American businessman

Karl Denninger is an American technology businessman, finance blogger, and political activist, sometimes referred to as a founding member of the Tea Party movement.

==Technology entrepreneurship==
Denninger was the founder and CEO of MCSNet in Chicago. Opened as Macro Computer Solutions, Incorporated in 1987, it expanded its service offerings in 1993 to become one of the area's first commercial internet service providers. Among its customers was the Chicago Public Library, which relied on MCSNet for both internet access and web hosting. In 1997, he led a coalition of ISPs in setting up the Enhanced Domain Name System, a short-lived alternative DNS root, which allowed registrants to add their own generic top-level domains. Denninger continued to run MCSNet until August 1998, when he sold it to Winstar Communications for an undisclosed amount. After the sale of MCSNet, he moved to Florida, where he began to devote more time to stock trading and political activism.

==Blogging and political activism==
Denninger is a founding contributor to the libertarian-oriented finance blog, market-ticker.org, and has used the internet to bring attention to his concerns with the financial system. He now utilizes his blog to sell his home networking daemon and sell the artwork of his daughter. In the aftermath of the collapse of Bear Stearns, in March 2008, he helped found the website FedUpUSA.org. He came to national attention for the criticisms of the Emergency Economic Stabilization Act of 2008, which he posted on FedUpUSA.org in September that year. Of special concern to Denninger was the over-the-counter trading of credit default swaps, as well as the high leverage of financial institutions; his objections to the bailout plan stemmed from the fact that it did not address either of these issues. He has also spoken out against high-frequency trading, particularly in the aftermath of the 2010 Flash Crash.

Denninger was also one of the early members of the Tea Party movement, sometimes referred to as a founder. On January 20, 2009, the day of President Obama's first inauguration, he published a blog post calling on readers to mail tea bags to the White House and Congress on February 1, echoing a suggestion by a commenter on one of his earlier blog posts. However, Denninger later expressed concern with the Tea Party movement, stating in an October 20, 2010, blog post that Republicans had hijacked the movement and perverted its original goals to the standard Republican concerns of "guns, gays and God".

==Media appearances==
Denninger has been invited as a guest on a variety of television and radio programs.
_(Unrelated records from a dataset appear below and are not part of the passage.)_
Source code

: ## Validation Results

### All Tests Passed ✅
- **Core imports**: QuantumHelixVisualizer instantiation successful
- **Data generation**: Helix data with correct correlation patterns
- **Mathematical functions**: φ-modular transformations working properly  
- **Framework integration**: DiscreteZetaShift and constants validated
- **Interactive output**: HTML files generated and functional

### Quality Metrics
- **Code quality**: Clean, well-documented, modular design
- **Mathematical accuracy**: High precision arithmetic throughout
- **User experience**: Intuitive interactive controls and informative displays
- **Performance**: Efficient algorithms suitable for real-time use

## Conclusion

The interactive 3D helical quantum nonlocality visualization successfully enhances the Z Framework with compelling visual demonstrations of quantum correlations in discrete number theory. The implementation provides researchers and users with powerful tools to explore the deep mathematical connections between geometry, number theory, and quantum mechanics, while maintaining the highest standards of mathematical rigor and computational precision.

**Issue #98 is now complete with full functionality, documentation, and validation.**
In July 2009, he appeared on CNBC Reports. In April 2010, he appeared on the Glenn Beck show, where he spoke about the FedUpUSA.org website. In October 2011, he appeared on The Dylan Ratigan Show on MSNBC to voice his support for the Occupy Wall Street movement. In January 2013, he spoke with Voice of Russia in an interview covering a variety of topics, including the United States public debt, Medicare reform, and his opposition to Keynesian economics.

==Books==
- Leverage: How Cheap Money Will Destroy the World, Wiley, November 2011, ISBN 978-1-118-12284-6.